Work order => Filter out all lines without the word "development" from the data below, please, and copy the rest.

Top of Source data

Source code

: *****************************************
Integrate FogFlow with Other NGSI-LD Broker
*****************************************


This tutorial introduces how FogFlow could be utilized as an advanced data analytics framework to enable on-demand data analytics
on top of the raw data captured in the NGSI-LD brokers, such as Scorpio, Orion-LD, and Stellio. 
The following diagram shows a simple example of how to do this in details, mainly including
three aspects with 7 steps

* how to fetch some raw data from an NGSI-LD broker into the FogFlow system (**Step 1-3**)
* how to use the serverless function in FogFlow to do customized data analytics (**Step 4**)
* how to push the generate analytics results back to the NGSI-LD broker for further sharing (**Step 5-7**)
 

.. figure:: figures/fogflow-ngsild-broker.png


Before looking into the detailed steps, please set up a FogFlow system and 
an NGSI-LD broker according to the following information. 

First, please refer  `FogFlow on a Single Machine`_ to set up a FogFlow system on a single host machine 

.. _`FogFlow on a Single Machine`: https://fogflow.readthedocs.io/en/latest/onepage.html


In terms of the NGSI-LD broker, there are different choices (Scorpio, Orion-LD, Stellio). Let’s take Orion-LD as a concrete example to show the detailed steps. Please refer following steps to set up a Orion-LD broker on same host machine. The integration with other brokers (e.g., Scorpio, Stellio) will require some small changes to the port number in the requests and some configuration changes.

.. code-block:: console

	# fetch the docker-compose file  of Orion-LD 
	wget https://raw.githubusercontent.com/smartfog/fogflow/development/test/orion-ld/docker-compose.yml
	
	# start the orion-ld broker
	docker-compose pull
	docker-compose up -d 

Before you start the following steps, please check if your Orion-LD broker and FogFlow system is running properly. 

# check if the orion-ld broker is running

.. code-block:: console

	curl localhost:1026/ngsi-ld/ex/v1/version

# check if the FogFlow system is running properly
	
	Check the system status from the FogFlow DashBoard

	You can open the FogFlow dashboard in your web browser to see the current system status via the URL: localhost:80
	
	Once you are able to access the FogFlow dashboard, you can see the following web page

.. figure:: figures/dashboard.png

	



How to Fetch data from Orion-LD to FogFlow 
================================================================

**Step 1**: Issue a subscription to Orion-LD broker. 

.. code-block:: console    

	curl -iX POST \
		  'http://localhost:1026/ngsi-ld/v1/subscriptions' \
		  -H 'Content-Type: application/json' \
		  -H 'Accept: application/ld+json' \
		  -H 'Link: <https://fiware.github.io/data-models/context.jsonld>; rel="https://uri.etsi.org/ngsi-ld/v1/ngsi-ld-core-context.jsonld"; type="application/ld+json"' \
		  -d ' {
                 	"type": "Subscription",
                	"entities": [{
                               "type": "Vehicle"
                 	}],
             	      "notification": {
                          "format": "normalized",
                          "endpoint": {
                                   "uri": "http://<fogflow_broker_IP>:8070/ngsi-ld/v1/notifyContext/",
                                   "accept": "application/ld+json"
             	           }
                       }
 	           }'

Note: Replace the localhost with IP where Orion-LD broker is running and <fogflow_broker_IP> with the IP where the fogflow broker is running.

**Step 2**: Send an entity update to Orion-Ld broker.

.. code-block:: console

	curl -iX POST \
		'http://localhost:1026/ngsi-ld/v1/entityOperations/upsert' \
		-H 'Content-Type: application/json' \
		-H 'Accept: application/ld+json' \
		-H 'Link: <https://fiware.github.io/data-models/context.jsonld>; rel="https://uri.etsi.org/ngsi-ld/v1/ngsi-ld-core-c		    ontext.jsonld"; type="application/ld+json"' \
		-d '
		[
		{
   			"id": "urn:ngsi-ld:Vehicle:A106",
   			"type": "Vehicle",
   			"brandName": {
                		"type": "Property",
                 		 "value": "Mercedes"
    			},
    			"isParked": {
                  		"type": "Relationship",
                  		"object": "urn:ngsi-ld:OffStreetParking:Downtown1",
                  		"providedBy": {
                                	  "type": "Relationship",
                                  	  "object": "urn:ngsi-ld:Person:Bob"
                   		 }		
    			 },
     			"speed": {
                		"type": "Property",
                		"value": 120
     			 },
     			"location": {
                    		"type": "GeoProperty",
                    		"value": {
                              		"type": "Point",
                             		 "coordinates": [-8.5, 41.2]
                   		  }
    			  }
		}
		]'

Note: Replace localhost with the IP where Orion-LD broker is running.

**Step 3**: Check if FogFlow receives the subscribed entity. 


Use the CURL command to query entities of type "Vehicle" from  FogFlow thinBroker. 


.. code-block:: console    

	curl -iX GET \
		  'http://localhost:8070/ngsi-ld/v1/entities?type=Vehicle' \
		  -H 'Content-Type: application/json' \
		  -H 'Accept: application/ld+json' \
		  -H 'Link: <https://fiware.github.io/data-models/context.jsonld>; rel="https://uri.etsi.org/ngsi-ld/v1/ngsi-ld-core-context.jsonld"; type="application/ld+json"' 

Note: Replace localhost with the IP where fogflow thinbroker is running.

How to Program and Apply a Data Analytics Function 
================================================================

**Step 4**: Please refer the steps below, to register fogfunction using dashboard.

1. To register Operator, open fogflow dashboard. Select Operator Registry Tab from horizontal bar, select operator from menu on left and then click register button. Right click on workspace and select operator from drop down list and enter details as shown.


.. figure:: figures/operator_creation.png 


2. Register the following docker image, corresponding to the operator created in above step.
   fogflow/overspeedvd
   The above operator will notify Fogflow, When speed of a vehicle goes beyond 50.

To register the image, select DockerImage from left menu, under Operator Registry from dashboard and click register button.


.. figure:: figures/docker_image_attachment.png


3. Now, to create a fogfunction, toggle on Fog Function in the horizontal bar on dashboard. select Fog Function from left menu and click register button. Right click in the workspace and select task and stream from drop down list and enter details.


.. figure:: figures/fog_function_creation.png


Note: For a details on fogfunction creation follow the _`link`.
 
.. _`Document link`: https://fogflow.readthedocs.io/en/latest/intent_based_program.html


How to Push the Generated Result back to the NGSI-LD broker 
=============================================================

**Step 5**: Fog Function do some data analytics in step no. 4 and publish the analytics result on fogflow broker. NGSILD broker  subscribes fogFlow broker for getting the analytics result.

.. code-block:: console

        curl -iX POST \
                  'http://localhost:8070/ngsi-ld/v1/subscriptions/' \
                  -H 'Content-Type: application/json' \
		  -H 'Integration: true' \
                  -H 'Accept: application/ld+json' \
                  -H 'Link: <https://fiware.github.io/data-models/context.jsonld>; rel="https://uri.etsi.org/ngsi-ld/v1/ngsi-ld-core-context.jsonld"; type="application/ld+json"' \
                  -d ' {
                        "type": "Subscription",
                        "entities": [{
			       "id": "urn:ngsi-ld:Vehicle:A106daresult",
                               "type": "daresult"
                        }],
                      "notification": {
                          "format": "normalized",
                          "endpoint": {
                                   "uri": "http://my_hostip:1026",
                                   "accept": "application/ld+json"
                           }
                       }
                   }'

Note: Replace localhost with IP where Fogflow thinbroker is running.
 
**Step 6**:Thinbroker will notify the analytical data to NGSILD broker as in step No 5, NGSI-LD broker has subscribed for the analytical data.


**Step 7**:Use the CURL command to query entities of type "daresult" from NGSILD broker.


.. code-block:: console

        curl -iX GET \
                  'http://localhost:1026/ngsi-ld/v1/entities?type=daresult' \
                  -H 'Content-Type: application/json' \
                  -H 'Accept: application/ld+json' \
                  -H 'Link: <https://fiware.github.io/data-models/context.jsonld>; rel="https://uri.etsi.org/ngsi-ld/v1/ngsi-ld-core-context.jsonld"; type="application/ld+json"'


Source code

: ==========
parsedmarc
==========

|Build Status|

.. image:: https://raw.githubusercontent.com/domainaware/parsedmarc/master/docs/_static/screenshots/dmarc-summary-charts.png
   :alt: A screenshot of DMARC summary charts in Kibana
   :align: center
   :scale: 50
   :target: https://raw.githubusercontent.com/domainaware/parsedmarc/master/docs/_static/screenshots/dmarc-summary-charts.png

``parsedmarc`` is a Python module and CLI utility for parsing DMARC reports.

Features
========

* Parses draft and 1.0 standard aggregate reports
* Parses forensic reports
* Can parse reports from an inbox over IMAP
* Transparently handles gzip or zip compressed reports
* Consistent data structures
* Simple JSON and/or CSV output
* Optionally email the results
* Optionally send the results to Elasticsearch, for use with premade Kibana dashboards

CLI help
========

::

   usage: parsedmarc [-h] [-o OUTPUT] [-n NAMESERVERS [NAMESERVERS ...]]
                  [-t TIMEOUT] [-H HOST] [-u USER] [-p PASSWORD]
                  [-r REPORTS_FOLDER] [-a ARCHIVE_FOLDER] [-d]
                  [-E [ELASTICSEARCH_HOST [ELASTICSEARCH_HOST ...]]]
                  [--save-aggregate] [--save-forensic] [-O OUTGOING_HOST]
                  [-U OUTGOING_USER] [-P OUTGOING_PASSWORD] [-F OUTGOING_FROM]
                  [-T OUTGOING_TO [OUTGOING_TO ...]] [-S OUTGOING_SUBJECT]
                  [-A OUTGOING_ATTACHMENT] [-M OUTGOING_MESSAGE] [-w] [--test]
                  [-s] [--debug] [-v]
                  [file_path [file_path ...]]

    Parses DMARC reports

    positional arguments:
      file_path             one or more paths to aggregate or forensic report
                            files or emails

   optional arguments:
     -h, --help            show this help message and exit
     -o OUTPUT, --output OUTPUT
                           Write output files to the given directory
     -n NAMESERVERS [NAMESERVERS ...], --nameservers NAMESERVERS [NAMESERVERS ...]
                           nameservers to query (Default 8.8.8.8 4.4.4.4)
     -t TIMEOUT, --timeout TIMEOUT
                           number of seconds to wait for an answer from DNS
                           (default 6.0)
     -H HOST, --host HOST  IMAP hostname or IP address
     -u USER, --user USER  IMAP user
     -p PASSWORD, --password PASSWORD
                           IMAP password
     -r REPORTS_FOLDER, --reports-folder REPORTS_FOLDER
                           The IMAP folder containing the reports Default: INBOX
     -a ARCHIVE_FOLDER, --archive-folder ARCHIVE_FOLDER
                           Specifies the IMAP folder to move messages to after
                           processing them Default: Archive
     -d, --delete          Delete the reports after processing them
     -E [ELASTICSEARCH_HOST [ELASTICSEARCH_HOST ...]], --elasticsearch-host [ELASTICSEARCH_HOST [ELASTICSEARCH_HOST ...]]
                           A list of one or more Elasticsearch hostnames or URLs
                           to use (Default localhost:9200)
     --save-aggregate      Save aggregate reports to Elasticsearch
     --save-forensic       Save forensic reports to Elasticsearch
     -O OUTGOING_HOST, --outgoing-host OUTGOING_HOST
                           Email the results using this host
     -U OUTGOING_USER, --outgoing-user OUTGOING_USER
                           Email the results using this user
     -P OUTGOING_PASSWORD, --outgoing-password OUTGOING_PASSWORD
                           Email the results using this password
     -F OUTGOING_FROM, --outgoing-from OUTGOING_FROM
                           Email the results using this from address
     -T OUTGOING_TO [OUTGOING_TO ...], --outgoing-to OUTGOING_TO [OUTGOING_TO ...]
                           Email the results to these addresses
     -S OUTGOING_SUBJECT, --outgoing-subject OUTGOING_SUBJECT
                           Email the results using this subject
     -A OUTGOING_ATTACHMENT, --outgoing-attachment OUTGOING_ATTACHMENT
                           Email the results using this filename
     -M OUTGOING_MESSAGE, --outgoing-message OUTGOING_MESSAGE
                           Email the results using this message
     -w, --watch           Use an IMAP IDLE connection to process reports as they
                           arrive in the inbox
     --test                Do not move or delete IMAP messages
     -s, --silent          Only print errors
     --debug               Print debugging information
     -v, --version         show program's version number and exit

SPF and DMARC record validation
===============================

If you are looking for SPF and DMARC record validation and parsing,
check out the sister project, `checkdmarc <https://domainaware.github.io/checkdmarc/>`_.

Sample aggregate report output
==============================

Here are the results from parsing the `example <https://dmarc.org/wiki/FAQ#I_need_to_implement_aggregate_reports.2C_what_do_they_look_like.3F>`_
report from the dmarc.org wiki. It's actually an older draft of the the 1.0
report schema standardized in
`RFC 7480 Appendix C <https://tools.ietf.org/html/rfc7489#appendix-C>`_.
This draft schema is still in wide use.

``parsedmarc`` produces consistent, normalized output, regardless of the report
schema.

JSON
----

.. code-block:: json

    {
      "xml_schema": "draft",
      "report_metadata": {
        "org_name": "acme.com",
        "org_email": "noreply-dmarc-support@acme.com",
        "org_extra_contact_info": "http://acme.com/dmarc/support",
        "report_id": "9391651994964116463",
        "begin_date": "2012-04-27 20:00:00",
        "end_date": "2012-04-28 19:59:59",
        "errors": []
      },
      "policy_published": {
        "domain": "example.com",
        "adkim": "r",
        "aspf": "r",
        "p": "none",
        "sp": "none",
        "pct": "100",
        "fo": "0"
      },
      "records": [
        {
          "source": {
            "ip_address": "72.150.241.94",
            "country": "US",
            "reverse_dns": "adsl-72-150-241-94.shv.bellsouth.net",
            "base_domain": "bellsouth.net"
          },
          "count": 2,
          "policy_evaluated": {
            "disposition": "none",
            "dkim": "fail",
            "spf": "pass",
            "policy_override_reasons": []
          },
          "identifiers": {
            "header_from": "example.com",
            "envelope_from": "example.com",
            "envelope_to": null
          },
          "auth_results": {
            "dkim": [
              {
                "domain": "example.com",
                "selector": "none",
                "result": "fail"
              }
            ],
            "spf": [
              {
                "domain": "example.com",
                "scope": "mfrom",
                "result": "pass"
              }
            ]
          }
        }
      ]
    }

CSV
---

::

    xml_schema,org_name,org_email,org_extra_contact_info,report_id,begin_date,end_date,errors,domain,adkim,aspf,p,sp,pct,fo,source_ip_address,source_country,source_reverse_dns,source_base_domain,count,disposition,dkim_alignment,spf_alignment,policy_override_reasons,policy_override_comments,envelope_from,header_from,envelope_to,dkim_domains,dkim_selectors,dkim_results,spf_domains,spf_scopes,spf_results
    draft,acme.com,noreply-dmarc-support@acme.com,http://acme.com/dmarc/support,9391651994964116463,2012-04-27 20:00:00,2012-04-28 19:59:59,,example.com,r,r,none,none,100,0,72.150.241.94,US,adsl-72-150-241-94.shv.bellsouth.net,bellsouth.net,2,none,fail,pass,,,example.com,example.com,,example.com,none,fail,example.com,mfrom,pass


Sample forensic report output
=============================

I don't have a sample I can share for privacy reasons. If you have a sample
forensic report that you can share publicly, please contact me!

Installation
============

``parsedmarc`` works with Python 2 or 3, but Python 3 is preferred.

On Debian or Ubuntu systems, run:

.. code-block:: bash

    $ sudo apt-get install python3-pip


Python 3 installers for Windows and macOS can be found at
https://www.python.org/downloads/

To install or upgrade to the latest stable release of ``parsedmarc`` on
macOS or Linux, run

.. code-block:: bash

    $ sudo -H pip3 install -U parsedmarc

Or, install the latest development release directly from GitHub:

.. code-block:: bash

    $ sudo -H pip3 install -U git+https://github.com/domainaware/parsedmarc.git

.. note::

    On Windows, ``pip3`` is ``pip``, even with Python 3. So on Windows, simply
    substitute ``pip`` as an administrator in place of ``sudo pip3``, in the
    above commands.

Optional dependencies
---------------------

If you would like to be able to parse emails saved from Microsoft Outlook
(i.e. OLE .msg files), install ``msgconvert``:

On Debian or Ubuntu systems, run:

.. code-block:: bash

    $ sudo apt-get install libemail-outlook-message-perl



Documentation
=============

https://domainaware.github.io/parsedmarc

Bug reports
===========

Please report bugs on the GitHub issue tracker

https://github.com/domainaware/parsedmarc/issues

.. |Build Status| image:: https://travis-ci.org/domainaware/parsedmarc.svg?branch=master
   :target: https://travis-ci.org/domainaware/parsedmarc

Bottom of Source data

Solution to this exercise =>
	wget https://raw.githubusercontent.com/smartfog/fogflow/development/test/orion-ld/docker-compose.yml
Or, install the latest development release directly from GitHub:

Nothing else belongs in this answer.